Abu-Bakr also recalled the interrogation of defendant Ahmed Ramzy, then head of the central security forces, who said that fellow defendant Ismail El-Shaer, then head of the Cairo security directorate and El-Adly’s aide, gave him carte blanche to prevent protesters from reaching Tahrir Square.
The lawyer also referred to the testimony of former interior ministry Mahmoud Wagdy who told the court last September that had he been in El-Adly’s shoes he would have asked the president to address the nation rather than resort to violence.
Following a short recess, lawyer Mohamed El Damaty took the stand and began his statements with a rundown of the manifestations of Mubarak’s 30-year reign of terror, wrapping up with the conclusion that the ousted president had breached the presidential oath in Article 79 of the constitution, stipulating that he is legally committed to protect the people to emphasize his moral responsibility.
He added that claims that Mubarak was not aware of the killing are absurd and that 90 percent of the 1,600 eyewitnesses questioned by the prosecution testified that they saw uniformed and plain-clothed police use rifles and automatic weapons to crush the uprising.
In his statements, lawyer Mohamed Tosson stressed that according to the law, proving the charges of accomplice to murder and aiding and abetting a crime does not require material evidence.

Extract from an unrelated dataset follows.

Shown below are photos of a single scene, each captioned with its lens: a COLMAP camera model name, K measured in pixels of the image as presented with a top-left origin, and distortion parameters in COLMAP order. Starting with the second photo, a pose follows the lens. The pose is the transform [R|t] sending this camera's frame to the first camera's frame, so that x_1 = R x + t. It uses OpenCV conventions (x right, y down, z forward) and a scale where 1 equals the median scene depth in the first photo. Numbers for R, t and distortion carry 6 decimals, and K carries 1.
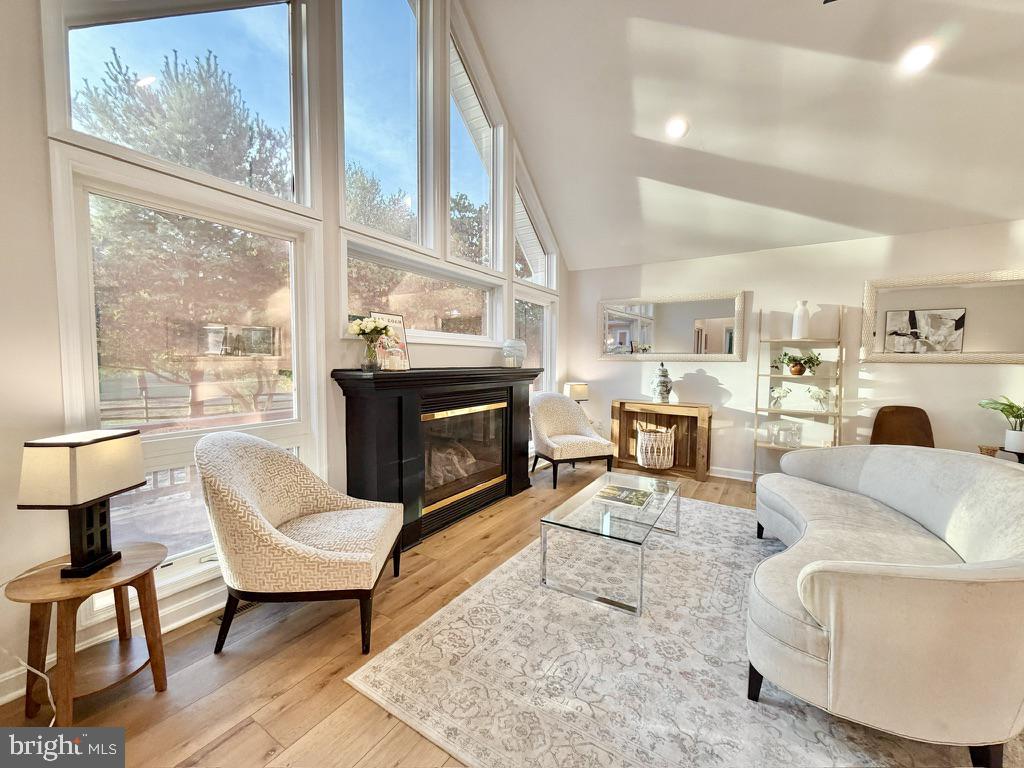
lens RADIAL K [[408.6, 0, 514.8], [0, 408.6, 383.2], [0, 0, 1]] dist [0.001409, 0.000061]
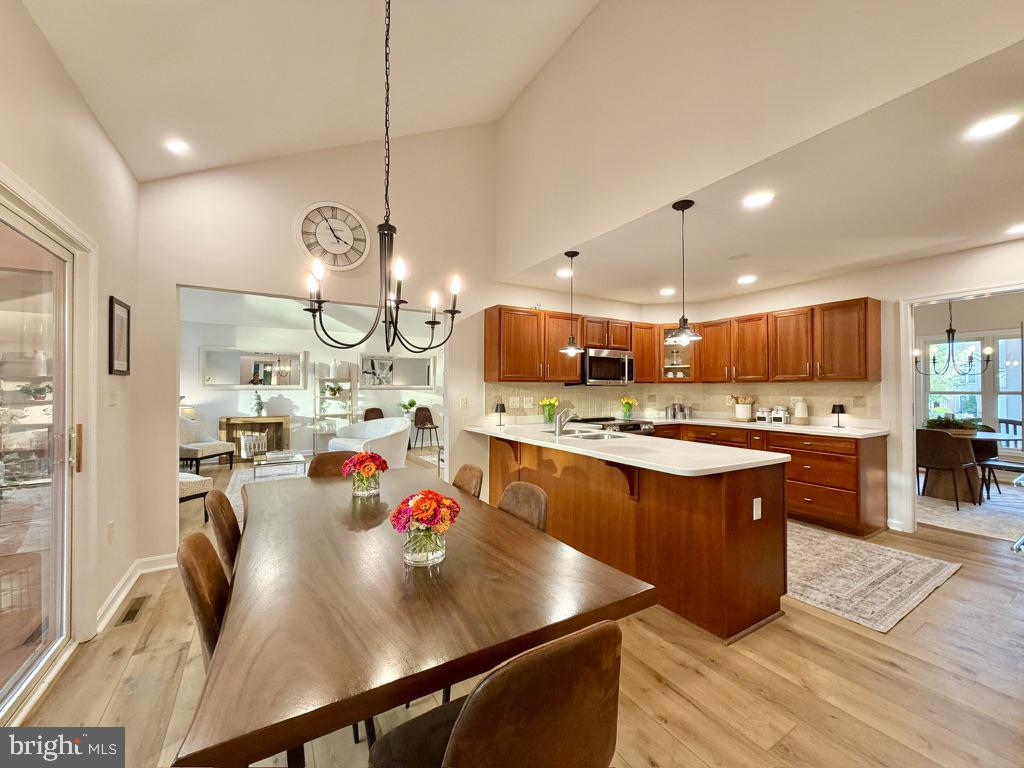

He said that the burden of proof does not lie on the shoulders of the prosecution or the victims’ defense team but that the court can deduce complicity from the overall circumstances and the actual manifestations of the crimes, that is, the killing and wounding of hundreds of peaceful protesters.
Another lawyer, Abdel Alim Mandour rebuffed former intelligence chief Omar Suleiman’s testimony claiming that a third party — elements from the Islamist groups Hamas and Hezbollah — had infiltrated the boarders and killed protesters.
“Let’s argue that this third party did exist, who’s side would you think they’d be on? The millions of protesters who have always supported them or the client elites who conspired with Israel against them?”
The judge adjourned the trial to Tuesday, where the court will listen to more statements by the victims’ lawyers.